Due fili di pasta in più non fanno nulla agli occhi degli altri. Per chi soffre del disturbo, vuol dire aver deliberatamente accettato di essere un perdente, non valere nulla. Significa non poter mangiare il giorno dopo, doversi allenare fino allo stremo, e provare dentro un senso di vergogna e di solitudine che pesa nel petto quanto un macigno.
Immaginate di vivere nel controllo più totale, pur di riuscire a condurre una vita che agli occhi degli altri sembri libera, normale.
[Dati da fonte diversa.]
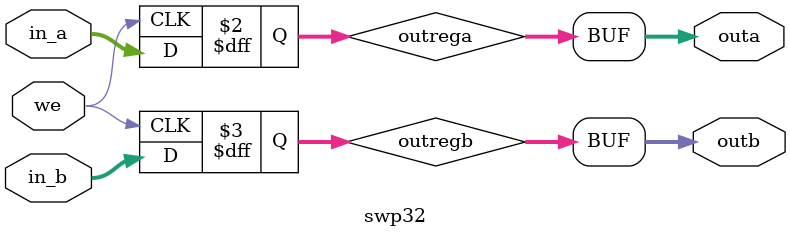
<source format=v>

`timescale 1ns/100ps

module swp32 (in_a, in_b, we, outa, outb);


  input  [31:0] in_a;
  input  [31:0] in_b;
  input         we;
  output [31:0] outa,outb;

  reg   [31:0] outrega, outregb;
  
  always @ (posedge we)
  begin
      outrega <= in_a;
      outregb <= in_b;
  end

 

  assign outa = outrega;
  assign outb = outregb;

endmodule
</source>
Questo significa avere un disturbo alimentare: non concedersi nemmeno il più piccolo dubbio, perché il dubbio manifesta l’ignoto. Il corpo deve essere esattamente nel modo in cui è stato stabilito. Non un centimetro in più o in meno, non un giorno di gonfiore improvviso. Una statua che deve rimanere esattamente identica a come è stata modellata nel tempo e con molto sacrificio. Sempre uguale e costante indipendentemente dall’età, dal cibo. Indipendente da tutto.
L’ansia come origine del disturbo
L’ansia è un tratto generalizzato del disturbo: il controllo estremo sulla propria vita e l’ossessione che tutto debba andare in un determinato modo risulta dilaniante. Immaginate di vivere con il terrore che qualcosa non vada ogni giorno secondo il programma stabilito. Terrore puro, origine di squilibrio e attacchi di panico.
La parola “panico” viene usata molto spesso a mal proposito. Perché gli attacchi di panico sono ogni volta un lutto di se stessi. Energia rigettata fuori con un dolore fisico, l’impossibilità di smettere di urlare, di piangere o di avere convulsioni. Sentirsi inerme di fronte all’incubo che prende il sopravvento. Il terrore decide sul corpo e sulla mente, e tu, vittima di questo, non puoi far altro che accoglierlo e aspettare che ti lasci andare.
I pensieri sono i peggiori nemici delle persone affette dal disturbo alimentare. Individui che pensano troppo, pur di trovare un’ identità e un senso della propria vita. Non sono malate, ma persone autentiche e in grado di sopportare una mole di pensieri che la gente comune non riesce a sostenere. Sono piccoli supereroi che accettano il dolore come parte integrante della vita, per viverlo fino in fondo e non rischiare di condurre un’esistenza dettata dalla superficialità.
Perché solo chi veramente conosce la tristezza, può essere davvero intelligente.